I'm fine with keeping files separated per city if that's easiest on your end (indeed, this is what my framework currently expects, so it's barfing now on the new format would amalgamates everything into two single files with a city column).
I can also update my parsers to handle one city-stats.csv
file and one city-interaction-stavs.csv
file (I have not yet written my file ingestor pipeline to work with the interaction file yet, so no code is lost in figuring this out now). Just let me know.
wow, sorry I really just misread what you had said multiple times, my bad!! Yes I have the query that uses the "interactions" tables separate from the query that does everything else, and I think it's best that it stays that way and that you write the join to combine them yourself.

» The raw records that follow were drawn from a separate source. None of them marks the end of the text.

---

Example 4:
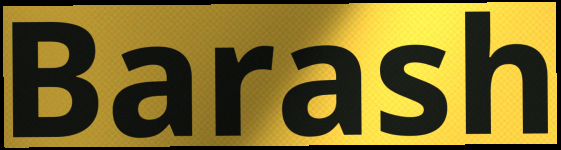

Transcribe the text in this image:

Barash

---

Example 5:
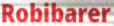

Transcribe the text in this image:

Robibarer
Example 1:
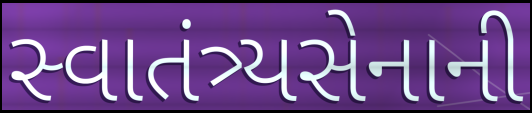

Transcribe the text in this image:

સ્વાતંત્ર્યસેનાની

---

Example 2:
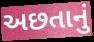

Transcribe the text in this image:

અછતાનું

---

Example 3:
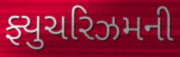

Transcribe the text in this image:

ફ્યુચરિઝમની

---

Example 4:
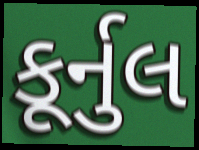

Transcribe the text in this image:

કૂર્નુલ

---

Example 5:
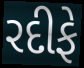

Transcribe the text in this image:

રદીફે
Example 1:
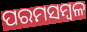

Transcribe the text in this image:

ପରମସମ୍ବଳ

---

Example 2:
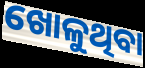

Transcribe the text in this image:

ଖୋଳୁଥିବା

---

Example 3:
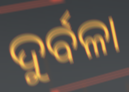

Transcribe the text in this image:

ଦୁର୍ବଳା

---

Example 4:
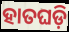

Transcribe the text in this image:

ହାତଘଡ଼ି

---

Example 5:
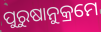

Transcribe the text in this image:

ପୁରୁଷାନୁକ୍ରମେ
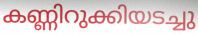
കണ്ണിറുക്കിയടച്ചു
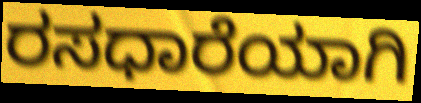
ರಸಧಾರೆಯಾಗಿ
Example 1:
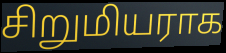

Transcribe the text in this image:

சிறுமியராக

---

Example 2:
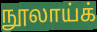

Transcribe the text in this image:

நூலாய்க்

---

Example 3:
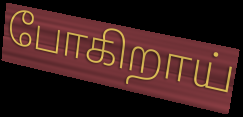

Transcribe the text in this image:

போகிறாய்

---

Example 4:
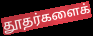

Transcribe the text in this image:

தூதர்களைக்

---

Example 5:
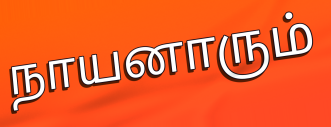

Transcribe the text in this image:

நாயனாரும்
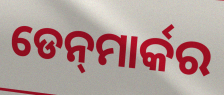
ଡେନ୍‍ମାର୍କର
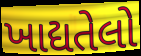
ખાદ્યતેલો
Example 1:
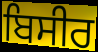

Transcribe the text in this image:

ਬਿਸੀਰ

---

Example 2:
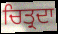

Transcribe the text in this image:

ਚਿਤ੍ਰਦਾ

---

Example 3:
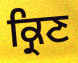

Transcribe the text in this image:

ਕ੍ਰਿਣ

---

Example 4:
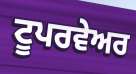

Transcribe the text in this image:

ਟੂਪਰਵੇਅਰ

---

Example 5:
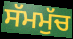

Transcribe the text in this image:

ਸੱਮਮੁੱਚ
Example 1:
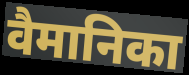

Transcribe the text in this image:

वैमानिका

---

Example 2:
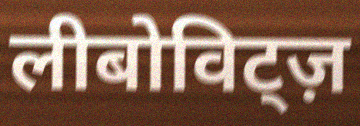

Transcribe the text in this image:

लीबोविट्ज़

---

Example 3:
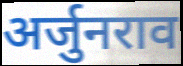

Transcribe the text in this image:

अर्जुनराव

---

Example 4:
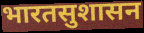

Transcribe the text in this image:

भारतसुशासन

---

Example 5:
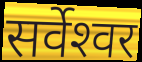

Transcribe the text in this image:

सर्वेश्‍वर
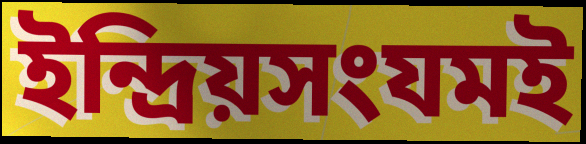
ইন্দ্রিয়সংযমই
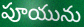
పూయును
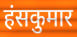
हंसकुमार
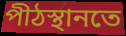
পীঠস্থানতে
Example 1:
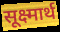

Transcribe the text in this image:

सूक्ष्मार्थ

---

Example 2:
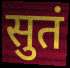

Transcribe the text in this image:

सुतं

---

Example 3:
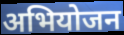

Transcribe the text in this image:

अभियोजन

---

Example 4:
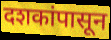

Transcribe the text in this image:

दशकांपासून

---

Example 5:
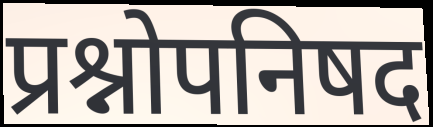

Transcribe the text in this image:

प्रश्नोपनिषद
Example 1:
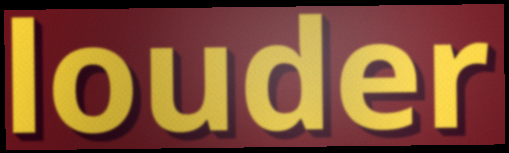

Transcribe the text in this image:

louder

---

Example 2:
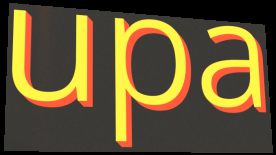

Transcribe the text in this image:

upa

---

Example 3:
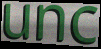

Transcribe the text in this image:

unc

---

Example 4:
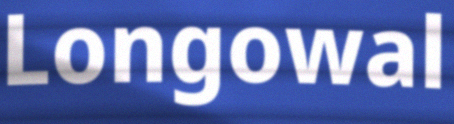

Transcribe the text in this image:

Longowal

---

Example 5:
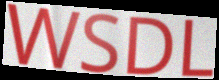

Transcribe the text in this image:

WSDL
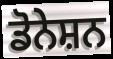
ਡੋਨੇਸ਼ਨ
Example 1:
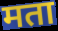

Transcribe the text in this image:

मता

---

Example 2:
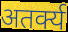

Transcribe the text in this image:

अतर्क्य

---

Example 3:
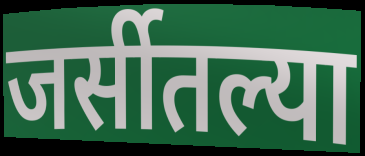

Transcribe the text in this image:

जर्सीतल्या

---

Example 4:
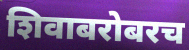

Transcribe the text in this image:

शिवाबरोबरच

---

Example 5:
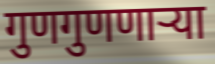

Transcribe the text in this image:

गुणगुणणाऱ्या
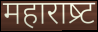
महाराष्र्ट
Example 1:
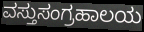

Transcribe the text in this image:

ವಸ್ತುಸಂಗ್ರಹಾಲಯ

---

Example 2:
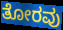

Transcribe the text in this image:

ತೋರವು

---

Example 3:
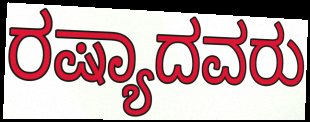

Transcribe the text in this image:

ರಷ್ಯಾದವರು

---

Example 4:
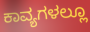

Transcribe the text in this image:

ಕಾವ್ಯಗಳಲ್ಲೂ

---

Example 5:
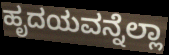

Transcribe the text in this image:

ಹೃದಯವನ್ನೆಲ್ಲಾ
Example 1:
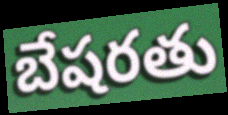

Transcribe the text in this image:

బేషరతు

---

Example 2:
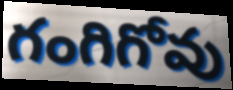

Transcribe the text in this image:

గంగిగోవు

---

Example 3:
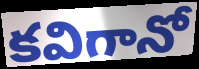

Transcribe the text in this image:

కవిగానో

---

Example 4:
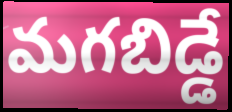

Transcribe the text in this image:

మగబిడ్డే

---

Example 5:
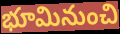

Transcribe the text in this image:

The reason that they're separated is that any time I write a query that touches the interactions tables, it ends up taking just as long (if not longer) than the other query that returns something like 100 columns. Keeping them separate makes it A LOT easier to test out new columns when I add them, to debug, etc.
No worries. Makes sense. Thanks!
Ask @misaugstad why we have two separate data files for every city? Both files have a column for a user id, so shouldn't they be combined?